In Canada we call it pop but in the U.S. it is called soda, that carbonated beverage that is as ubiquitous as milk and juice. And in the world of sodas I am considered a Diet Coke aficionado. The enemy of Coke lovers is Pepsi and when I read this article last month I couldn’t help but go “aha, now I know why I don’t drink that infernal cola upstart.”

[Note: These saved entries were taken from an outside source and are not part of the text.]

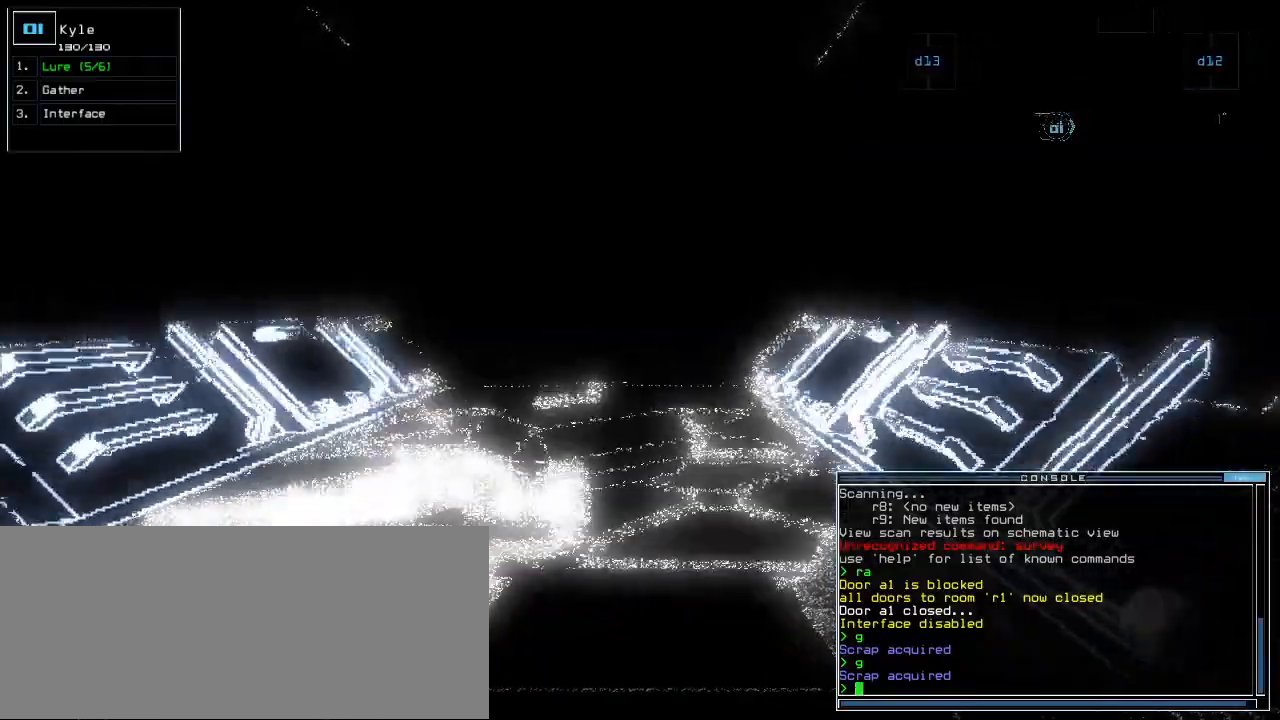
{"keys": ["up"]}
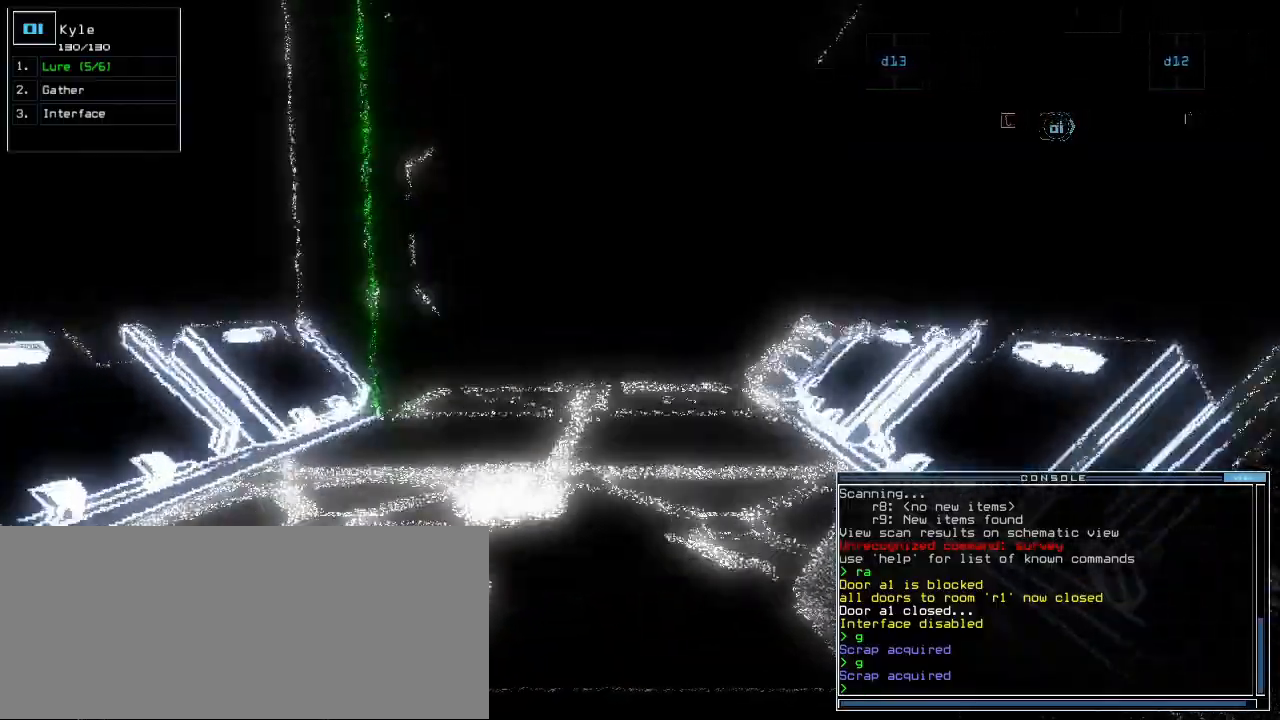
{"keys": ["up"]}
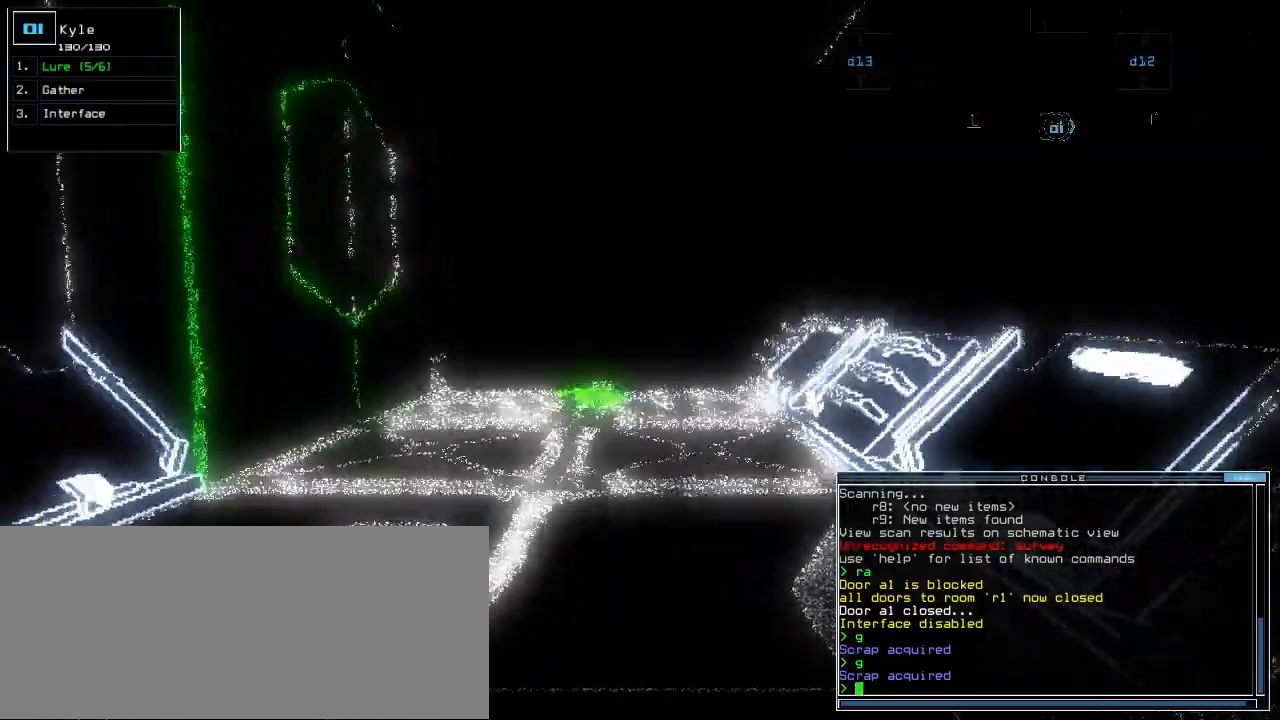
{"keys": ["up"], "events": []}
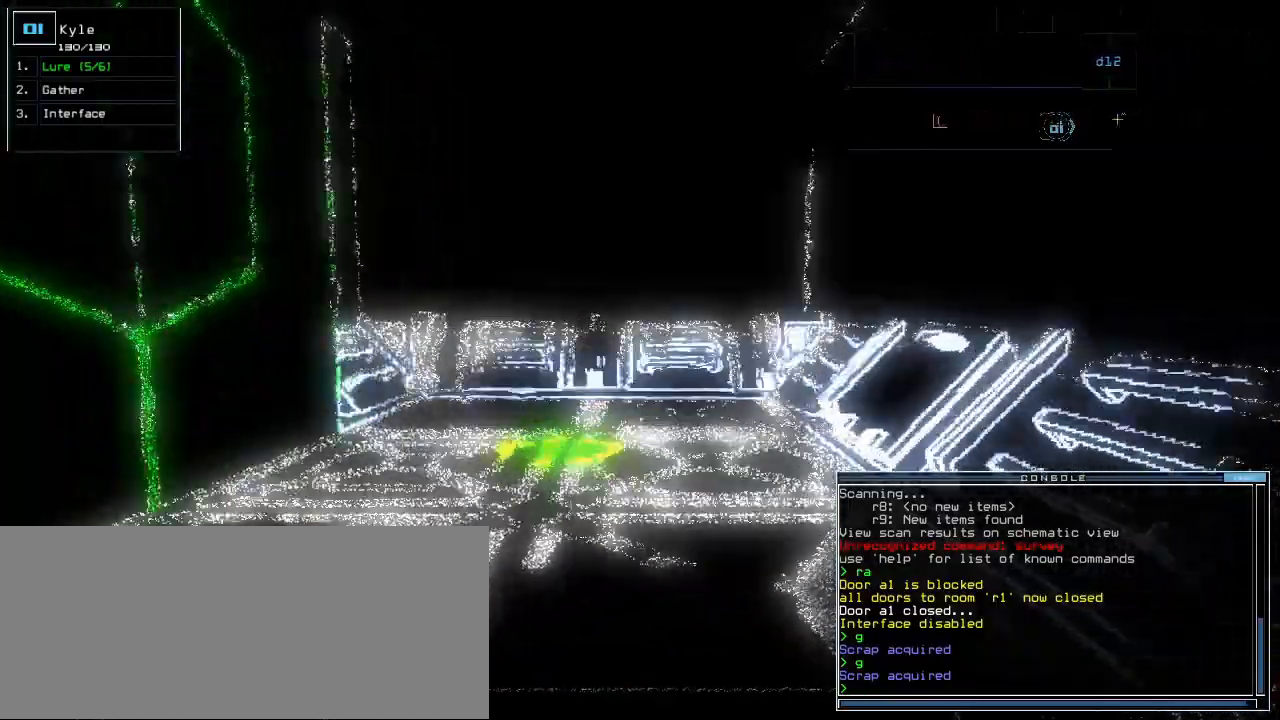
{"keys": ["up"], "events": []}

It seems that Pepsi has been using a coloring agent, 4-methylimidazole (4-Mel) which is a known carcinogen. It wasn’t until California changed product labeling disclosure requirements for cancer-causing agents that Pepsi acknowledged its use of 4-Mel. The company immediately removed the chemical from its California bottlers and plans to have it out of Pepsi in the U.S. by February 2014. My question is why isn’t it out of all Pepsi product formulations globally? What are the advantages of having 4-Mel, linked to cancer in any product sold anywhere?
Not to be too smug about it all it turns out the Coke also uses 4-Mel as a coloring agent but Coca Cola has already removed it from its formula for all U.S. bottling plants. So what’s stopping Pepsi from getting this done sooner? And what’s stopping both companies from removing 4-Mel from their formulas globally? Both have announced global plans to remove 4-Mel but no definitive timetable.
To those of you who are foresworn to never drink either product again, the U.S. Food and Drug Administration stated you would have to drink more than 1,000 cans of soda daily to get to the dosage levels used in cancer studies done with mice and rats.
Coke and Pepsi account for almost 90% of all soda consumed in the United States and both have watched their sales decline steadily throughout the last decade.